There are parts of Prometheus that feel like they are just poorly edited. The whole Christmas/Christ’s birth and death/Christianity thing going on didn’t feel like it went where even the makers of the movie wanted. First off, it’s Christmas. There’s even a Christmas tree to establish this theme. Shaw is a Christian and is infertile and then has a miracle birth. It was revealed at some point that the aliens hate humanity because of a disaster or something on Earth 2000 years ago.

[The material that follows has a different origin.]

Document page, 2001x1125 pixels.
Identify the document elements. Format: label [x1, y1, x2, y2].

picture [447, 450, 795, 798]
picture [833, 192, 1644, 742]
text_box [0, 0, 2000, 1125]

According to an interview I read, this was Christ’s death and there was going to be more about it but in the end, they couldn’t be arsed.

Kings/creators are inevitably killed by their creations. Theron points out that all kings die to her ancient dad. Well spotted. This theme is further developed by Old Man Weyland being beaten to death by David’s head. The Engineer alien is killed by the Xenomorph alien. If we continue this theme then Shaw will somehow kill all the Engineers in the following films. Maybe with help from the Xenomorphs. The Xenomorphs and androids will then kill all the humans. The third film will then inevitably be war between aliens and robots. I’ll admit this is unlikely, but it would be cool.

If we have the exact same DNA as the Engineers why don’t apes? Or all other life. Was that bit at the beginning just the creation of mammals or all life? Just humans? Did we not evolve from apes and jellyfish? What? How? Er?

I’m done now. Sorry.

I feel I may have gone on about this a bit too much. I apologize. I meant to write a brief piece then seemed to rant a bit. As I stated what feels like hours ago, I didn’t hate Prometheus. I loved the first half. Some of the above plots may even be clarified in the following films. I hope so. My advice would now be to call in the Space Marines.

 


 

2 thoughts on “Prometheus – Let’s Whine Pointlessly About It

  1. …far too long…zzzzzzzzzzzzzzz. I’m looking forward to watching it again on Blu-ray. I’ve already ordered it. Sir Ridley 1 – Me 0.

    1. I saw it at a cinema where you could buy chilled white wine by the bottle which made it go a little quicker. Definitely getting it on Blu-ray.